Bad Luck & Good. Queen Wilhelmina’s choice of a consort was Henry Wladimir, youngest son of the Grand Duke of Mecklenburg-Schwerin. Henry was a taxidermist’s dream of a German princeling, a beady-eyed, mean-spirited fellow, of whom the best that can be said is that he learned his place (considerably below the throne) and that, after eight years of marriage, he fathered Princess Juliana.
Juliana had better marital luck than her mother. Bernhard of Lippe-Biesterfeld was another German princeling, and vaguely suspected of Nazi sympathies to boot. But his record of intense loyalty to his Queen and adopted country during the war has made Prince Bernhard the most popular man in Holland today. In the last year of the war, he served as head of the Dutch resistance movement, later organized relief of stricken areas. .
Bernhard, who pilots his own plane, recently toured Scandinavia with Juliana (“Lula” to him) to thank the ruling houses for the relief sent Holland. The Danes gave Bernhard and Juliana the prized Order of the Elephant. Grateful but rueful, Bernhard commented privately: “There are two kinds of decorations—those for valor and those for banqueting; I get all the eating decorations.” Wilhelmina, who used to disapprove of Bernhard’s prewar frivolity (he even drank cocktails on Sunday) now thinks so much of him that she lets him smoke in her dining room.
As the People Change. The Queen has changed her mind about many other people and things. Before the war she was as conservative a monarch as could be found in Europe; she then expressed the character of a highly conservative people. But the Dutch changed under the Nazi occupation. Wilhelmina in London sensed the change, and, like a good daughter of the House of Orange, changed with them. When Cabinet members submitted programs she often said: “This is merely what you gentleman want. What would the Dutch people want?”
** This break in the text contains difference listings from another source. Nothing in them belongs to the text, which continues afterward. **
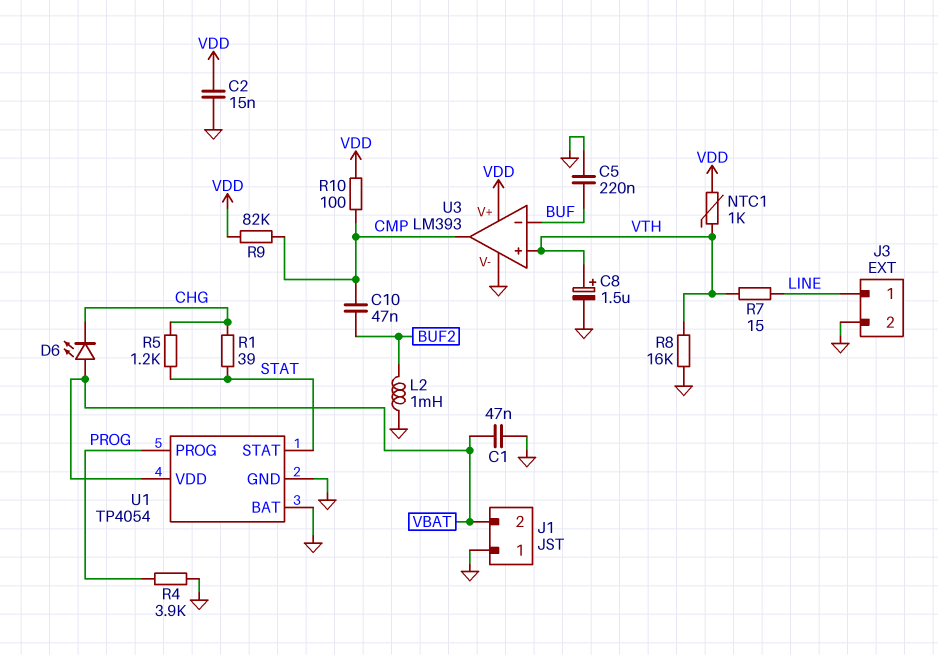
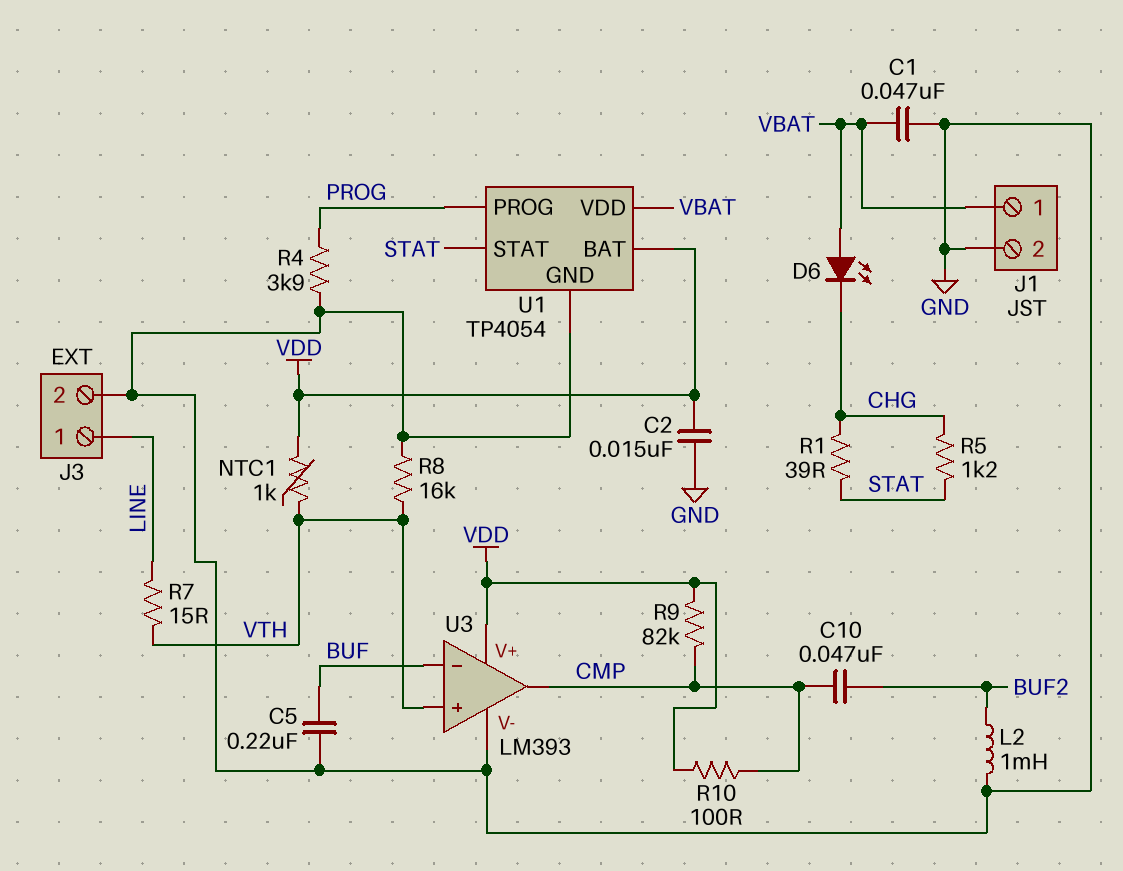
C8: 1.5uF (plus VTH, minus GND) -> none
J1 pin 1: GND -> VBAT
J1 pin 2: VBAT -> GND
U1 pin BAT: GND -> VDD

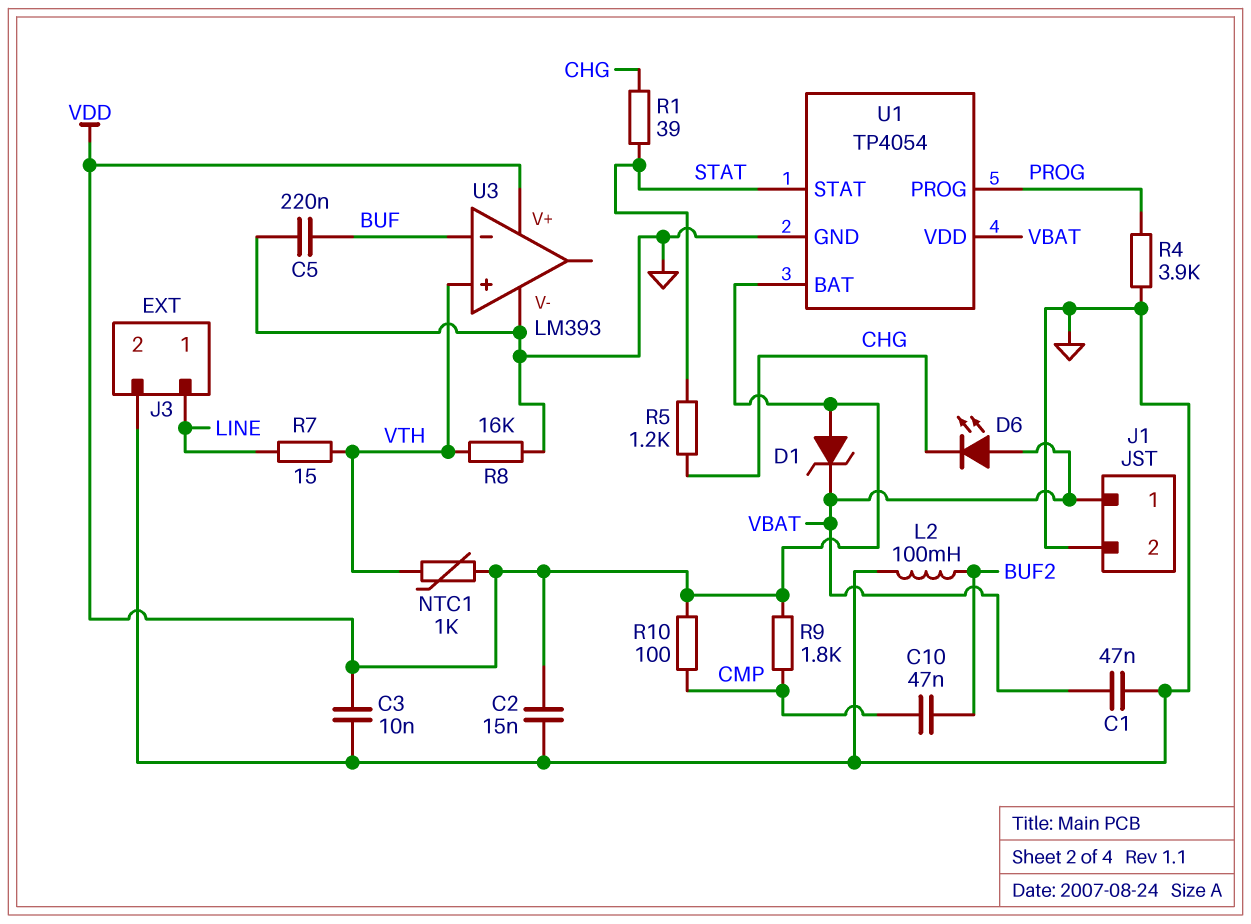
C3: none -> 10nF (GND, VDD)
D1: none -> zener (A VDD, K VBAT)
L2: 1mH (BUF2, GND) -> 100mH (BUF2, GND)
R9: 82k (CMP, VDD) -> 1.8k (CMP, VDD)
U3 pin out: CMP -> none

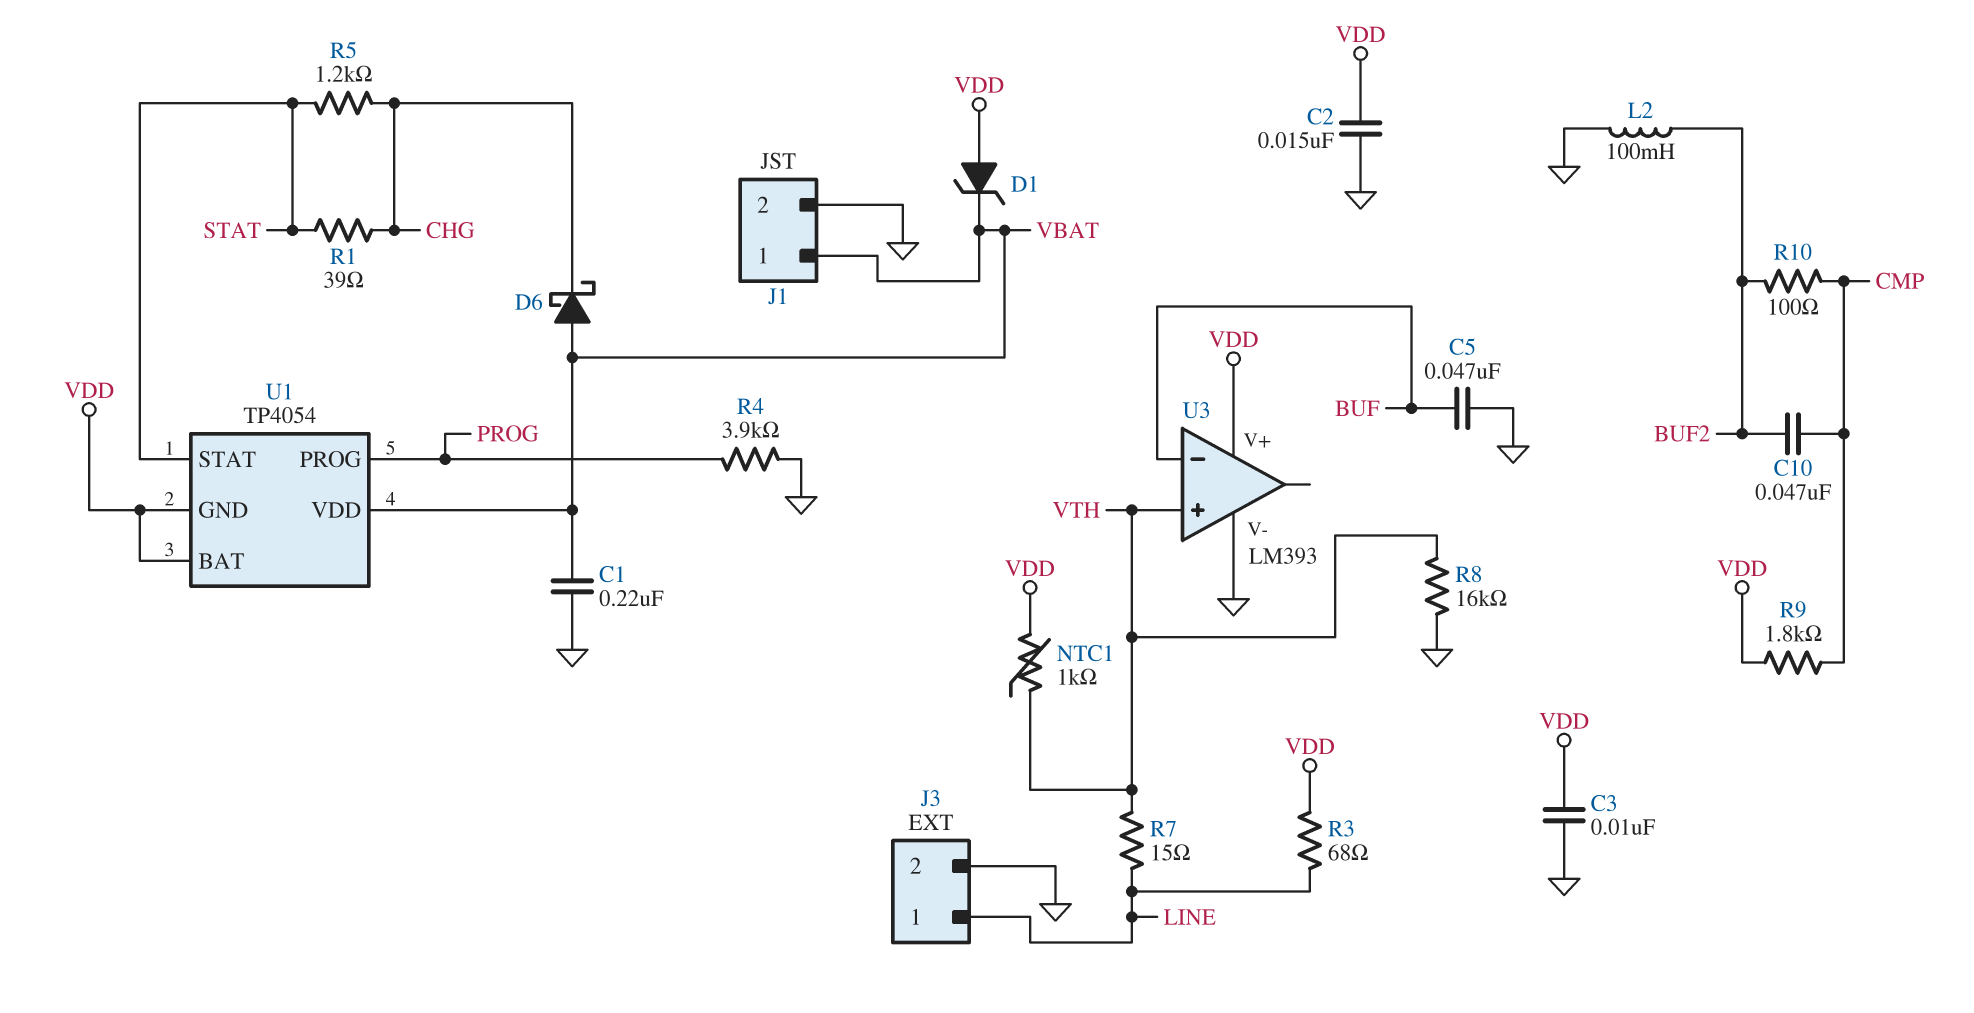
C1: 47nF (GND, VBAT) -> 220nF (GND, VBAT)
C5: 220nF (BUF, GND) -> 47nF (BUF, GND)
D6: LED (A VBAT, K CHG) -> schottky (A VBAT, K CHG)
R3: none -> 68 (LINE, VDD)
R10: 100 (CMP, VDD) -> 100 (BUF2, CMP)
U1 pin GND: GND -> VDD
On her first state appearance after liberation, the once regally gowned Wilhelmina turned up in an old coat and a pair of green woolen gloves. The once socially aloof Wilhelmina invited a Miss Marianne Tellegen to be head of her personal cabinet. Miss Tellegen had no social standing whatever; she had merely been a heroine of the Dutch resistance, living for four years next door to Gestapo headquarters in Utrecht.
Wilhelmina gets around these days more than she ever did. She talks to coal miners and politicians and sailors and wounded resistance men. Every member of her Cabinet knows that she knows more about the Dutch people than he does. One subject defended Wilhelmina with a nationally typical understatement: “She is good to the sick and costs no more than a president.”
The Dutch know that they have a hard road ahead. Viewing their Indonesian empire more as businessmen than as politicians, they are quite willing to give it political independence, assuming that the Indonesians will not disturb heavy Dutch investments (prewar estimate: nearly $2 billion). They feel keenly that they cannot be isolated or made immune from the ideological and economic storms that trouble the world. But the Dutch also remember that they have faced danger for centuries—the danger of the sea and the danger of a land divided by intense religious differences. They count on Wilhelmina to help them through, smiling in the midst of present want and inconveniences as they tell themselves: “When there is a good woman in the house, joy laughs from the window.”